# I cheated then she did to get even.



## oilfieldguy (Jul 3, 2011)

I started this all with cheating several times. I told her I would stop, but done it several times. After a while she just stayed because it was easier. Then she went out cheated to get even. I have grown up and i have stopped the cheating. She has stopped. We are trying to work it out. Here is the problem, I dont bring up what she has down. I know what I have done is worse. She throws it in my face pretty often and if I bring it up that she has done it then I am just trying turn the tables. it has been over a year since we have started over. our sex life is not good. she says all she can do is think of me with the other woman. Again if I bring up what she did i am being a jerk. Need help on what to do.


----------



## Syrum (Feb 22, 2011)

Go to counseling. She probably did do it to hurt you and can't get passed it.


----------



## oilfieldguy (Jul 3, 2011)

She said she did it to get even and she felt that we were over. She no longer loved me. We decieded to try again because she said she was still inlove with me. Dont know why, I pulled plenty of stupid stuff. We talk about going to counseling but never do.


----------



## Numb-badger (May 18, 2011)

Then go.
My wife and I have tried to work through it (D-day 7 weeks ago) but we keep stumbling over at the same places. We love each other and want to make it work so we are going to MC.
It's a must.


----------



## PBear (Nov 16, 2010)

Getting back together and not dealing with the problems is likely more painful than beating your head against a brick wall. And about as likely as making a good marriage. Are you expecting the "Relationship Fairy" to visit you one night and fix things magically?

Not meaning to be overly harsh, but you need to take action to make things better. Otherwise you're probably better off separated. Of course, if you don't understand why you cheated the first time, you're not likely to be successful the next time around either. Posting in here is A first step. But actually following through with some counseling is more likely to benefit you both.

C
_Posted via Mobile Device_


----------



## oilfieldguy (Jul 3, 2011)

We went to counseling in the past. It is the part that help me realalize that I was done with cheating. I will not cheat again. I have found my demons and I am in control of that part. There is alot of the story that I did not write. Just going with the basic info. When we were going to counseling she had made up her mind she was done. She was just staying because it was easier than going out into the world alone and starting over. 1 year and 4 month ago she started dating a guy and ended our marriage. After she figured out he was using her she wanted to get back together. Thats when we tried again. We have not going back to the doc and get help. We were useing the books he had giving us.


----------



## PBear (Nov 16, 2010)

Well, you will only get advice and comments based on the information you provide. The psychic advisors are one channel over... 

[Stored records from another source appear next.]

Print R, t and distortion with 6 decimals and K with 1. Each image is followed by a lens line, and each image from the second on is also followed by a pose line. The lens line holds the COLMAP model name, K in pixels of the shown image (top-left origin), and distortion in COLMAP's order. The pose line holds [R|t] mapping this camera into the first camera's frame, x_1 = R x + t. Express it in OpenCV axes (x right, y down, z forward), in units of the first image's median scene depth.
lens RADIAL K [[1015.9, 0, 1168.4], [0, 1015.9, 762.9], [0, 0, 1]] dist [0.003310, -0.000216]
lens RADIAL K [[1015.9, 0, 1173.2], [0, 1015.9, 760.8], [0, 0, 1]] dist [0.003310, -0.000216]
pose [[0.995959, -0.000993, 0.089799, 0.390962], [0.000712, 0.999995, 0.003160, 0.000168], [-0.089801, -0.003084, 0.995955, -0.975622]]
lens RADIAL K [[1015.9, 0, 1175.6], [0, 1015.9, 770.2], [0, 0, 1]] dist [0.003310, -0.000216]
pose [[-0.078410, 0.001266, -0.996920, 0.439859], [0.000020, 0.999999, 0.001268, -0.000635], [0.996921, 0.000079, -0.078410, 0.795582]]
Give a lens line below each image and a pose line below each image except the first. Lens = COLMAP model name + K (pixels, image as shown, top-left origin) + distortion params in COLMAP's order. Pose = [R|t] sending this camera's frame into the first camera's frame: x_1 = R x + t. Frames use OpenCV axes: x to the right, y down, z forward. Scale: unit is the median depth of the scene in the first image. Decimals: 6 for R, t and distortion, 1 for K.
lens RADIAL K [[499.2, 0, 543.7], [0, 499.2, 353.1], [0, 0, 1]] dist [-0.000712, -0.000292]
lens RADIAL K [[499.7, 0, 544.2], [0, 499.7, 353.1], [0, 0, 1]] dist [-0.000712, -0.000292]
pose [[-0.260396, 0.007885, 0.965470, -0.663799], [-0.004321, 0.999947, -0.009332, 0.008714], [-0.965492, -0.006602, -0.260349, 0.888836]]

But that doesn't answer the question about why you haven't gone back. Especially if it seemed to help the first time. And she apparently has some issues to still air out. Her staying because it's easier than starting over is not resolving anything. FWIW, I did something similar early in my marriage. We separated 5 years in (on my decision), I decided that I didn't want to start over, and we got back together. I realized 12 years later that was one of my biggest regrets I had, and now we're separated presumably for good. Staying because it was easier ended up being a horribly painful mistake for everyone.

So again... My advice us that if you want things to change, you need to take some active steps to make it happen.
_Posted via Mobile Device_


----------



## DanF (Sep 27, 2010)

Slightly similar story here. She cheated, I cheated, she cheated again. Read it here
http://talkaboutmarriage.com/coping-infidelity/18394-recovering-infidelity.html
It can work out, it just depends how bad the two of you want it.


----------



## oilfieldguy (Jul 3, 2011)

I have suggested to go back to the doc. She does not seems to be interested in going back. She is still operating under the rules that I cheated and she did nothing wrong. Again I know I did worse than her but she still went out and cheated too. I understand her pain. I am having alot of trouble taking the accusations and the constint thinking that I am messing around lately. I am losing intrest in our sex life. It started to get better to get better until the last time she told me she had to think of me with other women to get excited. I was really up set and when I told her we got into a arguement. I am losing hope that we will make it.


----------



## morituri (Apr 1, 2011)

> We went to counseling in the past. It is the part that help me realize that I was done with cheating. I will not cheat again. I have found my demons and I am in control of that part. There is a lot of the story that I did not write. Just going with the basic info. When we were going to counseling she had made up her mind she was done. She was just staying because it was easier than going out into the world alone and starting over. 1 year and 4 month ago she started dating a guy and ended our marriage. After she figured out he was using her she wanted to get back together. That's when we tried again. We have not going back to the doc and get help. We were useing the books he had giving us


Sounds like your wife is not really serious about reconciliation and only came back to you because the OM turned out to be a dud. That means that you'd history if the OM had turned out to be a quality guy.

I know you want to make amends but serial cheating is something that very few couples can really recover from. I just don't see that happening in your situation.

One question though, are you sure that your wife is not in contact with the OM?


----------



## oilfieldguy (Jul 3, 2011)

Yes she is done with him. When we got back together She ask me to get the money back from him that he borrowed from her. He was a con man out for the money. I work in the Oil field and I am gone on the rig for 2 weeks at a time. I often think she is out doing something annd of course she is convinced that I am doing bad things also. I think she is content just sitting at home with the kids. I strongly feel that is the only reason she stays.


----------